Отец Никодим не смог сдержать улыбки.
— Уверяю вас, нет! И поверьте, что иначе духовная цензура не пропустила бы сие слово в печать!
— Н-да?.. Благодарю вас, ваше высокопреподобие. Продвигаются ли уставы у вас?
— Тружусь по мере сил,— спокойно ответил архимандрит.
— Ну, ступайте... пока.
Протасов не давал себе труда разбираться в тонкостях исповедания православной веры и объяснения отца Никодима отбросил как «пустословие». Московский митрополит виделся ему в некотором роде подчиненным, и граф, подавляя в себе невольное уважение
к Филарету, твердо вознамерился поставить его на должное место...
В душе отца Никодима нарастал протест против дела, в котором он участвовал. Как ни привык он сдерживаться, а чувство недовольства прорывалось, и Сербинович особенно пытливо стал посматривать на него.
В лавре отец Никодим постоянно ощущал свою вину. Мало того что он действовал без благословения, он готовил бомбу, которая должна была взорвать все духовное образование... Долгие молитвы не утешали его, и, если бы не приказ о тайне, он бы давно бросился в ноги лаврскому духовнику отцу Мелхиседеку.
В начале октября в лаврской трапезной он увидел знакомого еще по семинарии инока, который собирался в Москву. С ним отец Никодим переслал письмо владыке Филарету, подробнейшим образом рассказав о проекте обер-прокурора.
От ошеломительного известия Никодима владыка испытал бессильные гнев и досаду. Он не мог что-либо изменить. Дело велось в обход Синода, и высказать свое мнение официально не было основания. Оставалось ждать и надеяться на лучшее.
Все же беспокойное сердце побудило его написать митрополиту Серафиму в надежде добраться до государя. Владыка не учел, что престарелый петербургский митрополит может проговориться графу Протасову. Так было раскрыто изменничество отца Никодима. Граф не отправил дерзкого монаха в его Вятку. Он решил посрамить врага зрелищем своей полной победы.
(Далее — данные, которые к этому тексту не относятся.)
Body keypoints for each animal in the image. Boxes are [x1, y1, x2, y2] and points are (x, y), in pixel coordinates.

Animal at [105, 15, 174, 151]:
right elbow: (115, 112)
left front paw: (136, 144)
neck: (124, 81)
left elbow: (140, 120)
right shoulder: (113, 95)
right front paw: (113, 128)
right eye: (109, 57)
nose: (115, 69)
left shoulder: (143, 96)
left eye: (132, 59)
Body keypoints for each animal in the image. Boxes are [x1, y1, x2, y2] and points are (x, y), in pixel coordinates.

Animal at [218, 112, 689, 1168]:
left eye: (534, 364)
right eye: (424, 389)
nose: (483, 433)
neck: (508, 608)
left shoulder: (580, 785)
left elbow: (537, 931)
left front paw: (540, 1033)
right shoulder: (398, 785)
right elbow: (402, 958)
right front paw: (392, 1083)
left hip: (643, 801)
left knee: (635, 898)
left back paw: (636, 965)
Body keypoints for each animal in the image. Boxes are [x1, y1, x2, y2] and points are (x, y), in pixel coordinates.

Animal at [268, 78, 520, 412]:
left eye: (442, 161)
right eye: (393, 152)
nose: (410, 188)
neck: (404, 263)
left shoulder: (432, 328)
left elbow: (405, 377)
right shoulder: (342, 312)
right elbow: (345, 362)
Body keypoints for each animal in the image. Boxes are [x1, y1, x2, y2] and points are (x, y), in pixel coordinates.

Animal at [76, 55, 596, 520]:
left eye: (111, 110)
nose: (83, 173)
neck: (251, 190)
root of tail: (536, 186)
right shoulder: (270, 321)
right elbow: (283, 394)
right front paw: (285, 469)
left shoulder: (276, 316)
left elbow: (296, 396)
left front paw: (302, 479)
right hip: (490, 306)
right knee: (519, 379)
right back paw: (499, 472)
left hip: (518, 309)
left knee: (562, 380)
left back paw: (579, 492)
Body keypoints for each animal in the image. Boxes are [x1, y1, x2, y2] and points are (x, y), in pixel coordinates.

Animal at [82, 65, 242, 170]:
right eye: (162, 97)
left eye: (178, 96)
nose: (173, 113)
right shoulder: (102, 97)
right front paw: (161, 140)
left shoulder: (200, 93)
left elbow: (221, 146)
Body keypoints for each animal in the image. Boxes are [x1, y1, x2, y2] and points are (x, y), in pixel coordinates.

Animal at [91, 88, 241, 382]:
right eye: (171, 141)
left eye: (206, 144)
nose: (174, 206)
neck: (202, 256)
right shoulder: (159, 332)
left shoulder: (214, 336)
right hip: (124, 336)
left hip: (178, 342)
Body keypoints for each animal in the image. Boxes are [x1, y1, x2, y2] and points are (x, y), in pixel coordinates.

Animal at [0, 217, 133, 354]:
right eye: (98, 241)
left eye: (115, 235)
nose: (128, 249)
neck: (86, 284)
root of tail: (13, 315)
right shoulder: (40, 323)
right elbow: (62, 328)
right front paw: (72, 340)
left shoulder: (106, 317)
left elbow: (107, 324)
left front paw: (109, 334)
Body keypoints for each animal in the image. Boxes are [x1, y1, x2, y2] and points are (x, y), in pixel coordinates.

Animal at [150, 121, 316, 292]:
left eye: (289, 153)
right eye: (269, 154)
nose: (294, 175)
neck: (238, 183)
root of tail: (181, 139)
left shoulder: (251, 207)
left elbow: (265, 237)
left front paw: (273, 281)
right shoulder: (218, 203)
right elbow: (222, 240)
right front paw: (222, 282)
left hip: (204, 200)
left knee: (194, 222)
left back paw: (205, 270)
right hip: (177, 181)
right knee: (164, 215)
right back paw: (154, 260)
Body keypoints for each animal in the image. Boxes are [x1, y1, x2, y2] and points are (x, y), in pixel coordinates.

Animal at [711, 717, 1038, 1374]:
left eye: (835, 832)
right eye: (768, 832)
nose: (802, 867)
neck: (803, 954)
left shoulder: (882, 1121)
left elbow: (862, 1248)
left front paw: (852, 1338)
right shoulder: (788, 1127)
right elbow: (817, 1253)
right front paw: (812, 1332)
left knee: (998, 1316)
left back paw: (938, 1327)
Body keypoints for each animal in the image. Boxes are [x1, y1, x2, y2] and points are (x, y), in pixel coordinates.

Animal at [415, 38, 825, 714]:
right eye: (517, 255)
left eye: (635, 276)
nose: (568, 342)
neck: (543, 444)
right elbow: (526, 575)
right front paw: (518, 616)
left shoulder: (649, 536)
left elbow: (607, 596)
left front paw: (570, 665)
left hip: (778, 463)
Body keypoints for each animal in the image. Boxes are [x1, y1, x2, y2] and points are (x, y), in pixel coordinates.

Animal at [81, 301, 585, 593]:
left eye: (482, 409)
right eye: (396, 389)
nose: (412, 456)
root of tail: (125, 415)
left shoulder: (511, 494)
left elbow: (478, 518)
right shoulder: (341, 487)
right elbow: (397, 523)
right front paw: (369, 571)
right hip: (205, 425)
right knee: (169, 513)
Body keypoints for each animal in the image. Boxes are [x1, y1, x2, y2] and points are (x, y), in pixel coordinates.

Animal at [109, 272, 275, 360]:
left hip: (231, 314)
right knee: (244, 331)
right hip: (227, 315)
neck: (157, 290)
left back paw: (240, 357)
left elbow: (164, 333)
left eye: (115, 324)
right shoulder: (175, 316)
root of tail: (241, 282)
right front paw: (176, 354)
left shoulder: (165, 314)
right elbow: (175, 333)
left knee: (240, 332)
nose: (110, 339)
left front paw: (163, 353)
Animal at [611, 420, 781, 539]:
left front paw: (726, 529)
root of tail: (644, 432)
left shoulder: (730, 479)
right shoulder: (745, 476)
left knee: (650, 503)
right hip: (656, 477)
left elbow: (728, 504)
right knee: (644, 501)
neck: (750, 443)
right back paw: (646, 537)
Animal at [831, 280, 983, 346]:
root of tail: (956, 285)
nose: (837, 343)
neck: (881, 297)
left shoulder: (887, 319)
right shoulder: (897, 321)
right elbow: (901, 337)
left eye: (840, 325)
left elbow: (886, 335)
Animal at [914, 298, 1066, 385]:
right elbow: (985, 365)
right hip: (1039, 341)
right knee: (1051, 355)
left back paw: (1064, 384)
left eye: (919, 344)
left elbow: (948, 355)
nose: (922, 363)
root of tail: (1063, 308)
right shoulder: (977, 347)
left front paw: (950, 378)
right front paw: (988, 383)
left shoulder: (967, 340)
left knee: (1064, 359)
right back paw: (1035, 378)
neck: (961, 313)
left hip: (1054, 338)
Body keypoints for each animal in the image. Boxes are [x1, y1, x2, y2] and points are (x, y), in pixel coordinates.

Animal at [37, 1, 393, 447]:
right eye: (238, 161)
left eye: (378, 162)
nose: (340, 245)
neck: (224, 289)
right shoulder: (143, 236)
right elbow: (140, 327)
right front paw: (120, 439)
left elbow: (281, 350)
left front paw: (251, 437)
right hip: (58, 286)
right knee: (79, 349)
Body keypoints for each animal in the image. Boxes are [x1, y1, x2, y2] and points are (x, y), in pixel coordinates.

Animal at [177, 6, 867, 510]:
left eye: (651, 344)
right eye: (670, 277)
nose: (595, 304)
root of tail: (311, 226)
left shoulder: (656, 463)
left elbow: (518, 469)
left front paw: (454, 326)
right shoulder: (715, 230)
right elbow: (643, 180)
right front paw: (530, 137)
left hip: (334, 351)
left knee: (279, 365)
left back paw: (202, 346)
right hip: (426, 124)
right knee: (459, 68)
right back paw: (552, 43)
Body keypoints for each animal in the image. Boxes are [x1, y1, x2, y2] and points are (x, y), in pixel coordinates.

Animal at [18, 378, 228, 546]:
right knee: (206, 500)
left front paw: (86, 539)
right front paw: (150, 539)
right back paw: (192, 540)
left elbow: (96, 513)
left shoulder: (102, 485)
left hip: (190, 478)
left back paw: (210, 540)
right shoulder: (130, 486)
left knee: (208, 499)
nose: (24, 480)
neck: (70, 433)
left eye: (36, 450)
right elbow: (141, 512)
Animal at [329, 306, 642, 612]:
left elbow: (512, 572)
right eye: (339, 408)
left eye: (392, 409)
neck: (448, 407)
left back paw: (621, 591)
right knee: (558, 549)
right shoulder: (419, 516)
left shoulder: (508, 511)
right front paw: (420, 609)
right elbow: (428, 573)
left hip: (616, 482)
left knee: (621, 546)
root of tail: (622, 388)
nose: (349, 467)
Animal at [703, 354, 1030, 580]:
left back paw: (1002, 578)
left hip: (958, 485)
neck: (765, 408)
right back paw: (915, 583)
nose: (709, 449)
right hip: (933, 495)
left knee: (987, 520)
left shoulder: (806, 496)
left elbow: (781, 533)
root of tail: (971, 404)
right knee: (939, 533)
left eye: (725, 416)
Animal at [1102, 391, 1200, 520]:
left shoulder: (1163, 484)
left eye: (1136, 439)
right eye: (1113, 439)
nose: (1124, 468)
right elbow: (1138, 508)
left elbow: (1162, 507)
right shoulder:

От дел его, разумеется, отстранили, заменив (по совету ставшего влиятельным отца Василия Бажанова) архимандритом Афанасием из принципиальной Одессы.
22 февраля 1839 года государь утвердил доклад обер-прокурора Синода о новом устройстве учебных учреждений православного духовного ведомства и пересмотре учебников, используемых в них. В семинарский курс ввели естественную историю, геодезию, сельское хозяйство, медицину. Исключена была история философии, объем философии и догматического богословия существенно уменьшен.
— Верно, граф, верно! — сказал Николай Павлович.— Мне нужны не умные, а послушные!
Николай Павлович знал о возражениях московского митрополита, но считал умалением своего достоинства принимать все его мнения. Филарет обладал неприятным качеством: удивительно неделикатно и подчас дерзко он отстаивал внутреннюю независимость Церкви. В прошлом году именно по его настоянию Синод отказал наследнику престола в праве присутствовать в Синоде. А чем Синод лучше Сената?.. В докладе Протасова вскользь было упомянуто о проповеди Филарета 7 октября, в коей митрополит утверждал, что храм Божий славен не тогда, когда исполнен сребром и златом — будто порицая недавно вышедшее высочайшее повеление о дополнительных ассигнованиях на храм Христа Спасителя... Император на это ничего не сказал, но запомнил.